- Exercise objective: Copy out each line of the listing below where the string "alors" appears.

*** Records for this task ***

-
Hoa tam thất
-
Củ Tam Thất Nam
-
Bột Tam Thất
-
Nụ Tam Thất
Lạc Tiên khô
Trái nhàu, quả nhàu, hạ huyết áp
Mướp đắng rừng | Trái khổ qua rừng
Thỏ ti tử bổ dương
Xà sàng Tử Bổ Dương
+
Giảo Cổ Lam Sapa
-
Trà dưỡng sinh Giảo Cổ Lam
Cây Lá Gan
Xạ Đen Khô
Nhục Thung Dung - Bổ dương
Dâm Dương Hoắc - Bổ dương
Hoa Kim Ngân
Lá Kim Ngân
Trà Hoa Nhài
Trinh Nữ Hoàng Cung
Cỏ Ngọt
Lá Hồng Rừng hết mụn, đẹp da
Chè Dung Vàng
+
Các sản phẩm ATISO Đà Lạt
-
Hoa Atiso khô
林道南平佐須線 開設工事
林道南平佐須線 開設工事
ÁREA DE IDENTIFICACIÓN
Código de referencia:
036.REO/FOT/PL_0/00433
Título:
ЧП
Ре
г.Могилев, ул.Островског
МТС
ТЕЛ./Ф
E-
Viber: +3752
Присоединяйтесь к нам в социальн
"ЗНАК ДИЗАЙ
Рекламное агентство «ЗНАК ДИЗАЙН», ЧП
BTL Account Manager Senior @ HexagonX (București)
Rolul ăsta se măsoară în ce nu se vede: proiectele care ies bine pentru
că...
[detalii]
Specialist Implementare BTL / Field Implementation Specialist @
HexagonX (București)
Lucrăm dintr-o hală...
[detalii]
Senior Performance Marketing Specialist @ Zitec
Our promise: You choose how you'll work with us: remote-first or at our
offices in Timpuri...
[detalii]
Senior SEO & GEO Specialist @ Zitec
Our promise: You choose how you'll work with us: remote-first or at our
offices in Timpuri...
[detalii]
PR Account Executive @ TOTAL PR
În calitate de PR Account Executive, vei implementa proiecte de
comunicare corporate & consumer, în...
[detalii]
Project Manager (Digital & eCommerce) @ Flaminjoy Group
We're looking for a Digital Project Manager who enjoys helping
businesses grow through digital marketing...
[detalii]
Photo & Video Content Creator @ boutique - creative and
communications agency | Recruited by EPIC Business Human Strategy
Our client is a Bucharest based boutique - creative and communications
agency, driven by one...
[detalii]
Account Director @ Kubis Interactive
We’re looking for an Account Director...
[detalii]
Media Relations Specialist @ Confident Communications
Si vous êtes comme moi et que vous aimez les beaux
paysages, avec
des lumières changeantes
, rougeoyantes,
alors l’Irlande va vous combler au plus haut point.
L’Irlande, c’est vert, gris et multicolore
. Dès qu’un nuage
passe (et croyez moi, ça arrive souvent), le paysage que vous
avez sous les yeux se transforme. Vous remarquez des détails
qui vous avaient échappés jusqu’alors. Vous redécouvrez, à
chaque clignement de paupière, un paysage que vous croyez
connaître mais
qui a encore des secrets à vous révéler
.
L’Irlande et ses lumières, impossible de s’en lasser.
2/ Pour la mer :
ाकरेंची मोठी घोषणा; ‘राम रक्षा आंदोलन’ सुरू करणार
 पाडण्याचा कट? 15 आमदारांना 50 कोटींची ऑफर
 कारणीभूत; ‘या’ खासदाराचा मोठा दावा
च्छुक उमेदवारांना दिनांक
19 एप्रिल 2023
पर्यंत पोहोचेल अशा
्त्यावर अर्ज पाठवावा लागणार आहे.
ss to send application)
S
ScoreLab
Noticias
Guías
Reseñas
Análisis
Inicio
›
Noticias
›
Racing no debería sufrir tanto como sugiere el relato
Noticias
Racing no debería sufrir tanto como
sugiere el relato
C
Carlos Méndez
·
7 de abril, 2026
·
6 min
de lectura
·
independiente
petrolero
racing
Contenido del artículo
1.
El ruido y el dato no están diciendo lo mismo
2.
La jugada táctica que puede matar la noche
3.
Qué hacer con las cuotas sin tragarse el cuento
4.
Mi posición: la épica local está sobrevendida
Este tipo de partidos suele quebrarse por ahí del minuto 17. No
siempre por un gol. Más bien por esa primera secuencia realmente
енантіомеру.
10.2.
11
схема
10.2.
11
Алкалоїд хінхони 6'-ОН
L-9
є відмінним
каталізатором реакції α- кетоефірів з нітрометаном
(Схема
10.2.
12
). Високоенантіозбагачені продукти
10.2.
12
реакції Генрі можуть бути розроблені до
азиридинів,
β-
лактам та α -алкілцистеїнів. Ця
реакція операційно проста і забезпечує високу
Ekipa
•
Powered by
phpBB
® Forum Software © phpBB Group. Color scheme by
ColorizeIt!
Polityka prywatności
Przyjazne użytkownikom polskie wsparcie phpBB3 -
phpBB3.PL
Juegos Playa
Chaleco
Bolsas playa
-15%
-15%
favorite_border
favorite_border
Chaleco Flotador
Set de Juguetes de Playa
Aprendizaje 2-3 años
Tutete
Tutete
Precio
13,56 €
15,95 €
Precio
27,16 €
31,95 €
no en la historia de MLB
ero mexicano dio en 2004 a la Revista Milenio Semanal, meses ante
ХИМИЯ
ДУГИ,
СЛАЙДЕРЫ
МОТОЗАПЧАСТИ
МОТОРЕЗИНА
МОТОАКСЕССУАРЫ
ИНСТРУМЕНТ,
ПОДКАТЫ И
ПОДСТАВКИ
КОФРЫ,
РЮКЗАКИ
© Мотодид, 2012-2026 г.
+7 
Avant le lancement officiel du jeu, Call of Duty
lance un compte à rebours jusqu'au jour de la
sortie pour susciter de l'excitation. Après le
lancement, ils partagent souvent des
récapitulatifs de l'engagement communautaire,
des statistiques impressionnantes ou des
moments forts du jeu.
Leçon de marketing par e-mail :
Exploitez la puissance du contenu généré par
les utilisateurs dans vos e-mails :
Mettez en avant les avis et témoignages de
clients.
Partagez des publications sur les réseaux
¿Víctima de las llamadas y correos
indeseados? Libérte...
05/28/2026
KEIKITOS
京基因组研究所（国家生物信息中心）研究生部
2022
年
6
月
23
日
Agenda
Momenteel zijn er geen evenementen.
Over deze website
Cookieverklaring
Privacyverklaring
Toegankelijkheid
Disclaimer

*** End of Records for this task ***

- Task result:
alors l’Irlande va vous combler au plus haut point.
qui vous avaient échappés jusqu’alors. Vous redécouvrez, à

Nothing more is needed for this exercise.